でも、「ロザリオは永遠に/真夏のフラメンコ」の頃から、テレビに出る事も少なくなっていきます。

このシングルは、B面の「真夏のフラメンコ」が特に好きで、今でも、気分が良い時には、ついつい
♪オー・ビバビバ・オーレ・オレ♪と歌ってしまうレベル。
イントロからものすごく高まります。ストリングスのアレンジに絡むフラメンコ風のカスタネットがすごくかっこいい。
そして、ここぞという時に前面に出てくるフラメンコギターの響き。音色。
間奏の管楽器がまたすごくかっこ良くて、何度でも聴きたくなる曲。とにかく全体のアレンジが素晴らしいし、ハスキーな歌がまた絶妙にマッチしていて最高。
小学生の時は、特にそんな事は考えずに聴いていましたが、とにかく大好きで、何度も何度もレコード盤に針を落としていました。
子供の頃からこういうエキゾチックな音、アコースティックギターの音色が好きだったんだな、と今になって思います。

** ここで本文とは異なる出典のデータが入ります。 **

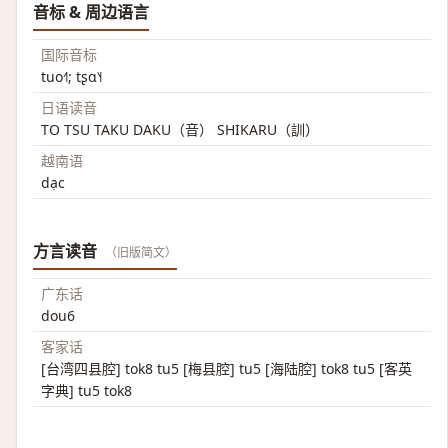
音标 & 周边语言
国际音标
tuo˧˥; tʂɑ˥˧
日语读音
TO TSU TAKU DAKU（音） SHIKARU（訓）
越南语
dạc
方言读音
（旧版简文）
广东话
dou6
客家话
[台湾四县腔] tok8 tu5 [梅县腔] tu5 [海陆腔] tok8 tu5 [客英
字典] tu5 tok8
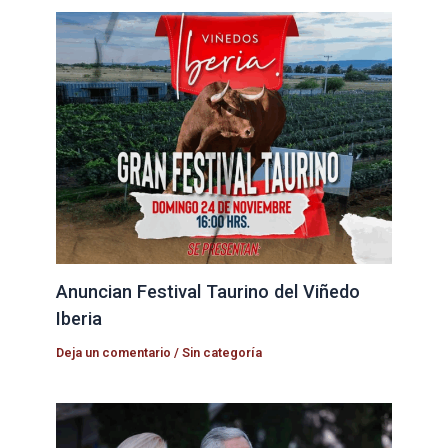
Anuncian Festival Taurino del Viñedo
Iberia
Deja un comentario
/
Sin categoría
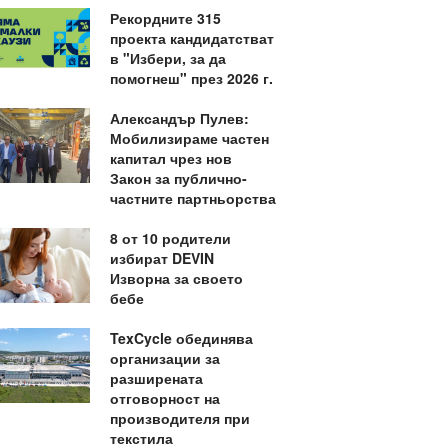
Рекордните 315
проекта кандидатстват
в "Избери, за да
помогнеш" през 2026 г.
Александър Пулев:
Мобилизираме частен
капитал чрез нов
Закон за публично-
частните партньорства
8 от 10 родители
избират DEVIN
Изворна за своето
бебе
TexCycle обединява
организации за
разширената
отговорност на
производителя при
текстила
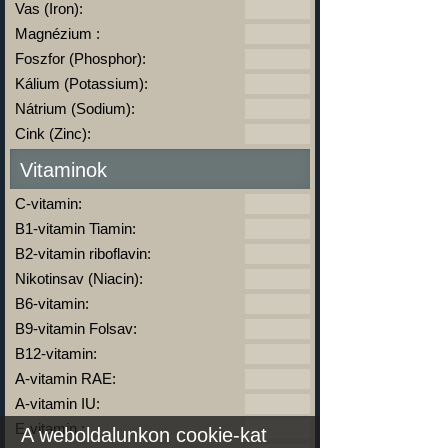
Vas (Iron):
Magnézium :
Foszfor (Phosphor):
Kálium (Potassium):
Nátrium (Sodium):
Cink (Zinc):
Vitaminok
C-vitamin:
B1-vitamin Tiamin:
B2-vitamin riboflavin:
Nikotinsav (Niacin):
B6-vitamin:
B9-vitamin Folsav:
B12-vitamin:
A-vitamin RAE:
A-vitamin IU:
E-vitamin :
A weboldalunkon cookie-kat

しかし、テレビであまり観られなくなると、徐々に小学生の興味は、また、別の方向へと向かっていくのでした。


(ここからの文章は初出)

それから数10年後、2016年頃の話。
PANTAさんとGSの話になりました。こんな会話。
「どるたんはその頃GSとか聴いてたの?」
「オックスが好きで、シングル盤は何枚か持ってました。」と答えたら
「おっ!!オックスか!」
と妙に嬉しそう。面白がって、色々と裏話を教えてくれました。
PANTAさんもオックスも当時ホリプロだったんですね。(知らなかった)

それから少しして、オックスのギター岡田志郎さんが主催する「大人の音楽祭」にPANTAさんが出演した際。
岡田さんに「友達でシンガーソングライターのどるたん。オックスの大ファンだったんだってさ。」と紹介してくれました。
すごく嬉しかったのですが、当時は、小学2~3年生。
オックスの歌は大好きだったけど、正直メンバー全員の名前までは知らなかったのです。
それが申し訳なくて「シングル盤、何枚か買ってました~」ぐらいの話しか出来ませんでした。

「大人の音楽祭2016」でのPANTAさん、右端が(オックスの)岡田志郎さん。